#### EXTRAIT DU DOCUMENT
....................
L'Avare

Jean Girault -Louis de Funès

1980

SUITE

 

 

Louis de Funès n'ayant jamais en effet eu une formation pour une discipline aussi technique, la mise en scène se retrouve parfois bloquée comme l'explique Michel Galabru : " Louis voulait faire de la mise en scène mais en ignorait les principes. A tout moment, il se dirigeait vers le réalisateur et le harcelait : " Je veux qu'on fasse ça ". Bien évidemment tout n'était possible techniquement ". Concernant la direction des comédiens, Michel Galabru se remémore avec plaisir : " Louis nous dirigeait de manière tout à fait amicale, en nous traitant tous sur un pied d'égalité. "

 

 

L'ambiance était en effet au beau fixe, sans perdre son sérieux, comme l'explique Pierre Aussedat : " Louis de Funès était très à l'écoute des comédiens sur le plateau. A la cantine, il mangeait avec tout le monde. Il avait une grande responsabilité sur ce film. Il a participé aux aménagements mais n'a pas coupé le texte. Je me rappelle d'une ambiance très sérieuse et studieuse mais sans pression. Il a toujours été très simple avec moi, sans aucune hiérarchie ".

" Louis était considéré comme un monstre par l'ensemble des acteurs et de la technique et je dis monstre au sens "acteur". Un vrai génie. Il y avait autour de lui un grand respect. On faisait très attention à lui car il était fatigué et il se réservait beaucoup. Il était une sorte d'icône alors que lui ne se considérait pas du tout comme ça. Sur le plateau, il n'arrêtait jamais, il inventait sans cesse. "

Jean Marie Dagonneau se rappelle de l'ambiance : " C'était professionnel. De plus, le film se situe à une époque où Louis était malade et donc lorsqu'il tournait une scène, il devait tout de suite se reposer. Nous tournions dans la chronologie avec des horaires aménagés pour lui. A savoir de 12 heures à 19 heures 30. " Et Louis de se montrer toujours disponible comme l'explique Bernard Menez : " Tout ce qu'il faisait pouvait paraître exagéré mais c'est toujours naturel et drôle. J'ai beaucoup discuté avec lui, je voulais connaître ses débuts. J'avais une grande admiration pour Louis, c'était un acteur génial et très humain. "
....................
#### DONNÉES À TRAITER
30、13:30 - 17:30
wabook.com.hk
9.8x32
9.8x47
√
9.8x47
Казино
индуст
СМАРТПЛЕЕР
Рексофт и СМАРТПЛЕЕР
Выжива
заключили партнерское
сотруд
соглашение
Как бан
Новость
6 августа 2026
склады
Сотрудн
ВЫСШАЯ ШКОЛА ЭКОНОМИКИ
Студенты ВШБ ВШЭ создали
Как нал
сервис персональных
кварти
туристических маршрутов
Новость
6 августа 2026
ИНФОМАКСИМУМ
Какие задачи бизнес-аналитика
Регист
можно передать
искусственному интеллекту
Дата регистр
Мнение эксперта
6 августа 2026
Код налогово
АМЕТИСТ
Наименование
....................
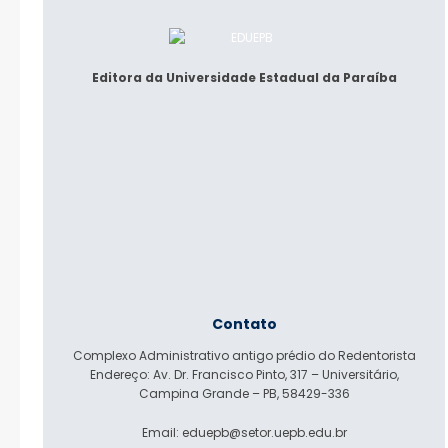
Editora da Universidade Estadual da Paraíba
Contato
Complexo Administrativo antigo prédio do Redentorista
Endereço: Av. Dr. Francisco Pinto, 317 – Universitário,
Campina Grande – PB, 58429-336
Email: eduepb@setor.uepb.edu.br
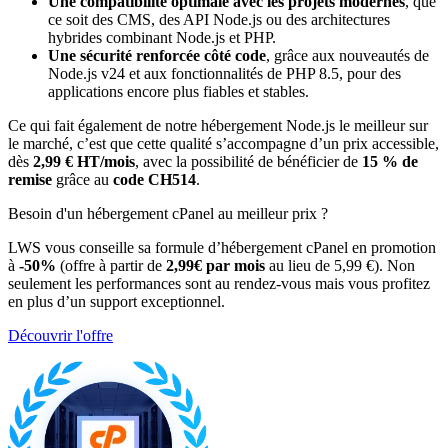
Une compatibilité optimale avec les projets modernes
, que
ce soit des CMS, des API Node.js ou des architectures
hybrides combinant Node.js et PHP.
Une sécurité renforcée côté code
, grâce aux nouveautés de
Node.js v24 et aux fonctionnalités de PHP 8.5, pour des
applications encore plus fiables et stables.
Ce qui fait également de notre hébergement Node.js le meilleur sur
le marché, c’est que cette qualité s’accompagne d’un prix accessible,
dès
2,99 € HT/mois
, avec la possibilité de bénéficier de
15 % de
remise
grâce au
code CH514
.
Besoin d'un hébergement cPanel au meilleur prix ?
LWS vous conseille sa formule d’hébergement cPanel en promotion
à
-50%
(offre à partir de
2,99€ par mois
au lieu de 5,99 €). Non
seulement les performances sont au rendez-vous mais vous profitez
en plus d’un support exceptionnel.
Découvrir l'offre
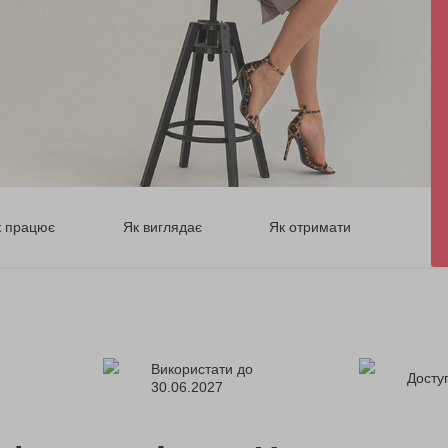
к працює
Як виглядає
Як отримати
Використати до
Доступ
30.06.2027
....................
#### MISE EN PRATIQUE
a – Mettez en liste numérotée les lignes du relevé, en commençant par celle qui contient « Une compatibilité optimale » et en terminant par celle qui contient « Node.js v24 et », sans les lignes vides.
b – Poursuivez le texte sur L'Avare à la suite de sa dernière phrase.
Le relevé n'a aucun lien avec le texte sur L'Avare.

#### RÉPONSES ATTENDUES
a –
1. Une compatibilité optimale avec les projets modernes
2. , que
3. ce soit des CMS, des API Node.js ou des architectures
4. hybrides combinant Node.js et PHP.
5. Une sécurité renforcée côté code
6. , grâce aux nouveautés de
7. Node.js v24 et aux fonctionnalités de PHP 8.5, pour des

b –
Pierre Aussedat conclue admirablement bien : " La chose la plus touchante dont je me rappelle, c'est que sur le plateau, alors que j'étais assis dans le décor, comme un enfant, en essayant de ne pas faire trop de bruit, plusieurs personnes rentraient avant Louis en disant "Silence c'est Louis, tout le monde se calme" et il arrivait en costume d'époque avec un passe montagne par dessus car il faisait très froid. On ne voyait que ses mollets qui dépassaient et ses formidables yeux bleus. Je le revois marchant à petit pas, autour de lui il n'y avait pas un bruit. Il venait parfois s'asseoir dans le décor avec moi, avec une grande simplicité, sans aucune hiérarchie, sans dire "je suis Louis de Funès, toi tu n'es qu'un petit acteur débutant", pas du tout, ce n'était pas son genre. Il était très simple et je pense que si les gens l'aiment même encore aujourd'hui c'est parce qu'il dégage une grande humanité. Et c'est cette humanité qu'il ma transmis en venant discuter avec moi, de la manière qui soit la plus simple possible. Louis de Funès, c'est un regard, un amour, une gentillesse que je retiens de lui. "

Certains auront plus tard un avis contrasté sur le film, comme Henri Virlojeux : " Ca n'a pas marché car Louis avait cru qu'avec Girault il serait libre. Or, on ne peut pas être libre dans un classique. On a besoin d'être dominé, d'être guidé. Il s'agit de répondre à une option…Mais là, Louis a fait ce qu'il voulait, scène après scène. C'est une erreur. Il s'en est aperçu après et il a reconnu qu'il avait manqué son Avare. On peut penser que cela l'a marqué… "

 

 

Dans sa chronique du journal L'Express, Jean François Revel se réserve lui aussi un discours plutôt nuancé : " Peu de rôles classiques étaient donc davantage faits pour un acteur comme Louis de Funès, dont les ressources résident presqu'entièrement dans la mimique et les gestes. Dans L'Avare, le texte colle à l'expression corporelle et physionomique et, si drôle soit-il à lire, ce texte ne vit vraiment que par le jeu ; Louis de Funès ne s'est pas trompé en pensant que c'était un rôle pour lui. A-t-il su en tirer parti et le servir en même temps ?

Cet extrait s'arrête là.